🤖 AI Summary
Existing static analysis tools (e.g., CodeQL) suffer from low vulnerability recall in open-source projects due to limited contextual understanding and imprecise vulnerability pattern generalization. Method: This paper proposes QLPro, the first systematic framework integrating large language models (LLMs) with static code analysis—leveraging CodeQL as its underlying engine while employing LLMs to enhance context-aware code comprehension and vulnerability reasoning. A dedicated Java benchmark dataset, JavaTest, is constructed for rigorous evaluation.
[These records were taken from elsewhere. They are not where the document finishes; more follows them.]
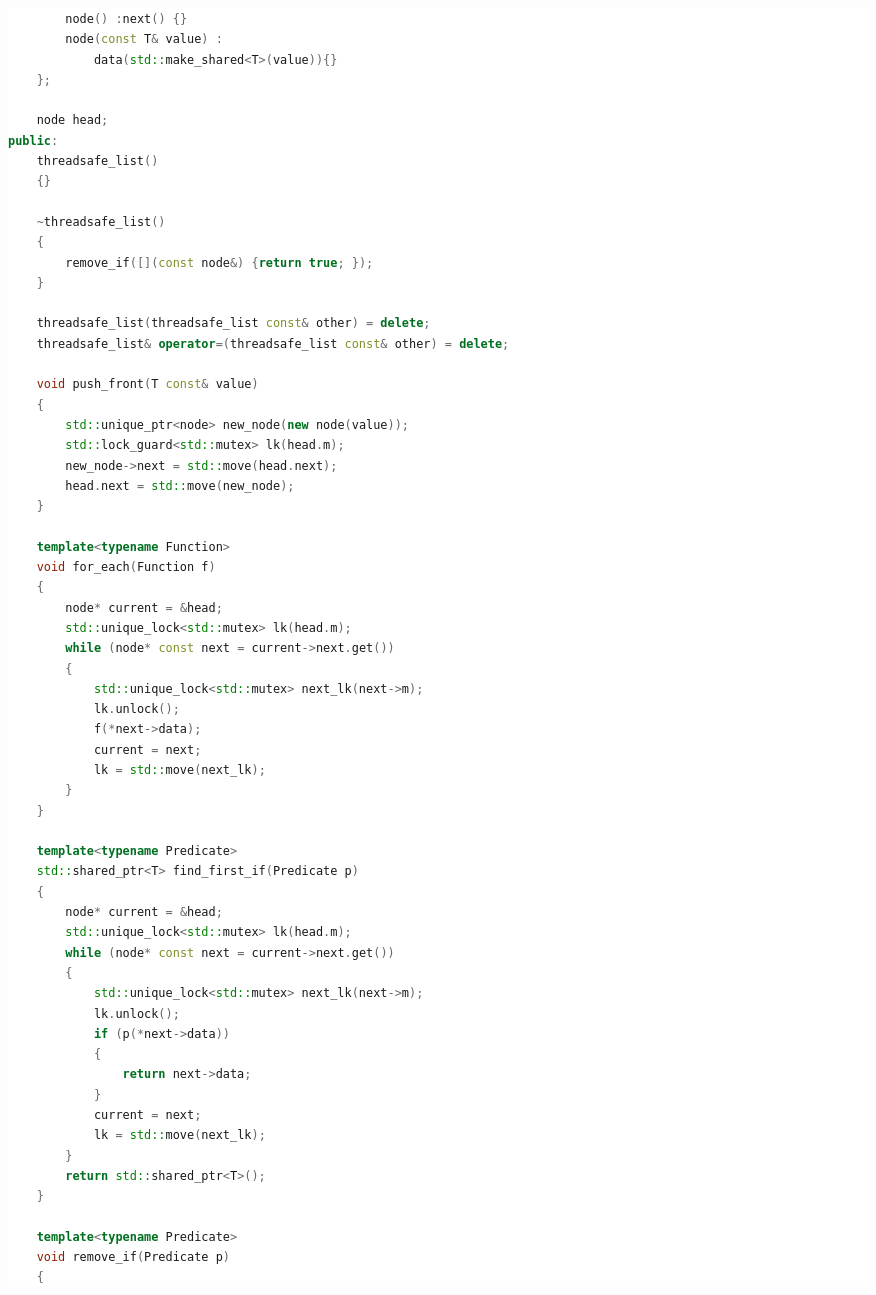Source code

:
 ```cpp
		node() :next() {}
		node(const T& value) :
			data(std::make_shared<T>(value)){}
	};

	node head;
public:
	threadsafe_list()
	{}

	~threadsafe_list()
	{
		remove_if([](const node&) {return true; });
	}

	threadsafe_list(threadsafe_list const& other) = delete;
	threadsafe_list& operator=(threadsafe_list const& other) = delete;

	void push_front(T const& value)
	{
		std::unique_ptr<node> new_node(new node(value));
		std::lock_guard<std::mutex> lk(head.m);
		new_node->next = std::move(head.next);
		head.next = std::move(new_node);
	}

	template<typename Function>
	void for_each(Function f)
	{
		node* current = &head;
		std::unique_lock<std::mutex> lk(head.m);
		while (node* const next = current->next.get())
		{
			std::unique_lock<std::mutex> next_lk(next->m);
			lk.unlock();
			f(*next->data);
			current = next;
			lk = std::move(next_lk);
		}
	}

	template<typename Predicate>
	std::shared_ptr<T> find_first_if(Predicate p)
	{
		node* current = &head;
		std::unique_lock<std::mutex> lk(head.m);
		while (node* const next = current->next.get())
		{
			std::unique_lock<std::mutex> next_lk(next->m);
			lk.unlock();
			if (p(*next->data))
			{
				return next->data;
			}
			current = next;
			lk = std::move(next_lk);
		}
		return std::shared_ptr<T>();
	}

	template<typename Predicate>
	void remove_if(Predicate p)
	{
```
Contribution/Results: On JavaTest, QLPro detects 41 known vulnerabilities—70.8% more than CodeQL—and discovers six previously unknown vulnerabilities, including two confirmed 0-day vulnerabilities. The framework significantly advances deep, systematic vulnerability discovery in large-scale codebases and establishes a reproducible methodology and empirical benchmark for LLM-augmented static analysis.
📝 Abstract
We introduce QLPro, a vulnerability detection framework that systematically integrates LLMs and static analysis tools to enable comprehensive vulnerability detection across entire open-source projects.We constructed a new dataset, JavaTest, comprising 10 open-source projects from GitHub with 62 confirmed vulnerabilities. CodeQL, a state-of-the-art static analysis tool, detected only 24 of these vulnerabilities while QLPro detected 41. Furthermore, QLPro discovered 6 previously unknown vulnerabilities, 2 of which have been confirmed as 0-days.